The Ethics of Pretending — AI-Generated Thought Leadership and Authenticity
The test is not 'did you write every word?' but 'would you defend every claim in a room full of people who know the subject as well as you do?'
The Quiet Fraud
There is a genre of content proliferating across professional networks and industry publications that presents itself as the considered opinion of a named author but is, in substance, the output of a large language model lightly edited for tone. The named author may have provided a topic, perhaps a few bullet points of direction. The thinking, the structure, the argument, and very often the prose itself were produced by an AI. The author’s contribution is their name and their willingness to claim it.
This is not, strictly speaking, new. Ghostwriting has existed for as long as publishing. Executives have always had speeches written for them. The consulting partner whose name appears on the thought-leadership paper rarely wrote more than the covering email. The profession has long accepted a degree of performance in its intellectual output.
But there is a difference of kind, not merely degree, in what is happening now — and the profession has been remarkably reluctant to examine it.
What Has Changed
The difference is threefold.
- Volume. A ghostwriter produces a considered piece over days or weeks. An AI agent produces one in minutes. The economics of production have shifted so dramatically that what was once an occasional practice — publishing under your name something you did not write — has become a continuous content strategy. Some practitioners are publishing daily, across multiple platforms, with a consistency and range that would be physically impossible without AI assistance. The audience may not yet have noticed, but the suspicion is growing.
- Depth of detachment. A ghostwriter who works with a client over months absorbs their thinking, their vocabulary, their positions. The output, while not authored by the named individual, is at least derived from their actual views. An AI agent has no such relationship.
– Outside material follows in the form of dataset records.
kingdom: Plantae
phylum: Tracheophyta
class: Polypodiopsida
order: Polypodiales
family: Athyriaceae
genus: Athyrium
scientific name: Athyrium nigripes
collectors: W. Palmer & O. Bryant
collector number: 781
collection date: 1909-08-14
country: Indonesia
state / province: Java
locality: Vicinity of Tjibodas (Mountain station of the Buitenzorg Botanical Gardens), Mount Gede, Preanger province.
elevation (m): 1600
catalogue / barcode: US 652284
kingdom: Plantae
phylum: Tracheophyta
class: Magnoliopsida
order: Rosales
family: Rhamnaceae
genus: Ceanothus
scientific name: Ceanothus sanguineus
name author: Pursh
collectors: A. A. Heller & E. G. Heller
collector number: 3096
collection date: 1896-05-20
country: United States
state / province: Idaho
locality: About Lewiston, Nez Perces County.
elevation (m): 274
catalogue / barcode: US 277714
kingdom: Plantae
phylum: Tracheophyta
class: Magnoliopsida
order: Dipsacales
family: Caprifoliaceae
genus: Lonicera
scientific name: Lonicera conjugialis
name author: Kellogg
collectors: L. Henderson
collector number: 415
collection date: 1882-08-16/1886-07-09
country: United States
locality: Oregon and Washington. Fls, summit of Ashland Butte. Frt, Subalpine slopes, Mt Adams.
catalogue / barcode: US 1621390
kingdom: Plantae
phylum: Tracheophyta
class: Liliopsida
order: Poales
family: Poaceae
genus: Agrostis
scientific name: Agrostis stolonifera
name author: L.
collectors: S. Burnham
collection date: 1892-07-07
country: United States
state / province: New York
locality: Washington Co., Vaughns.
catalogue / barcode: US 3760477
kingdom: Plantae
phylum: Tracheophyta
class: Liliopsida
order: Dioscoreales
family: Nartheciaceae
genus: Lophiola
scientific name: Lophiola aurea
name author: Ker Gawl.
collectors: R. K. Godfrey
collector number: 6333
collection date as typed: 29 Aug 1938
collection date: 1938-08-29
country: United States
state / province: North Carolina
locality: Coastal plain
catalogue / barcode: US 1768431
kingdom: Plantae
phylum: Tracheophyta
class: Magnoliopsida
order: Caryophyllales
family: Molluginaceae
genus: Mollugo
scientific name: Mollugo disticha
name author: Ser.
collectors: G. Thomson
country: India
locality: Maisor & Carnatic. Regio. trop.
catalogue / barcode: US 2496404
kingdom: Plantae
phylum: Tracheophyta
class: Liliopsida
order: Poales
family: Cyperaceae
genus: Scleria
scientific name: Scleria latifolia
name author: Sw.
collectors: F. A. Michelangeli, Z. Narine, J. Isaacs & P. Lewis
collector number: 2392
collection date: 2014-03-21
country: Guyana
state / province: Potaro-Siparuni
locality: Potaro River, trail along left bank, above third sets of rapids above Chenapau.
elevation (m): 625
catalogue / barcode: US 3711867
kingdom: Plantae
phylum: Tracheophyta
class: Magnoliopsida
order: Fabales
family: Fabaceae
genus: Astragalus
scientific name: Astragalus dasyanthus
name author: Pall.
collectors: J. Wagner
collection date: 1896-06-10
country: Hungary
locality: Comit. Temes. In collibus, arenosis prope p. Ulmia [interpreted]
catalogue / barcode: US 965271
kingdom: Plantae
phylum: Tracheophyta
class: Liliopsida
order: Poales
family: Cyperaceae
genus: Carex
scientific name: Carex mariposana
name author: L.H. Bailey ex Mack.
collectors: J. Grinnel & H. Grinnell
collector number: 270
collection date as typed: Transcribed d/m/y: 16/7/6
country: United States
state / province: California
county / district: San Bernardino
It produces plausible-sounding content that could reflect the named author’s views but just as easily might not. The author may not even have read the output carefully enough to know whether they agree with it.
- The erosion of trust. Thought leadership has always served a specific function in professional services and consulting: it signals that this person has thought deeply about this problem. A client reading an insightful paper on transformation governance makes an inference — this person understands our challenges, they have seen this before, they can help. When the paper was actually produced by an AI agent and the author’s contribution was pressing “generate,” that inference is fraudulent. The signal has been decoupled from the substance.
The Profession’s Complicity
The uncomfortable truth is that the profession has created the conditions for this. The relentless pressure to “build a personal brand,” to “demonstrate thought leadership,” to “publish or perish” in a corporate context has turned intellectual contribution into a marketing activity. When the goal is visibility rather than insight, the incentive to use whatever tools produce the most content at the lowest cost is overwhelming.
The ethical question is not whether AI can produce convincing thought leadership. It plainly can. The question is whether a profession built on the promise of human judgement and experience can survive when its public intellectual output is neither human nor experiential.
What Practitioners Owe Their Audience
The answer is not to ban AI from the writing process. That ship has sailed, and the demand is too strong. Nor is it to require disclosure on every piece of content — though transparency about process would be healthier than the current pretence.
The answer, I believe, is simpler and harder: practitioners must only publish what they have genuinely thought. An AI agent can draft, structure, and refine — but the argument, the position, the insight must originate in the author’s actual experience and actual reflection. The test is not “did you write every word?” but “would you defend every claim in a room full of people who know the subject as well as you do?”
The practitioners who meet this test — who use AI as a drafting tool but remain the source of the thinking — will, over time, be distinguishable from those who do not. The quality of the argument, the specificity of the examples, the willingness to take positions that are genuinely controversial rather than safely provocative — these are the markers that audiences will learn to look for.
The profession’s credibility depends on it.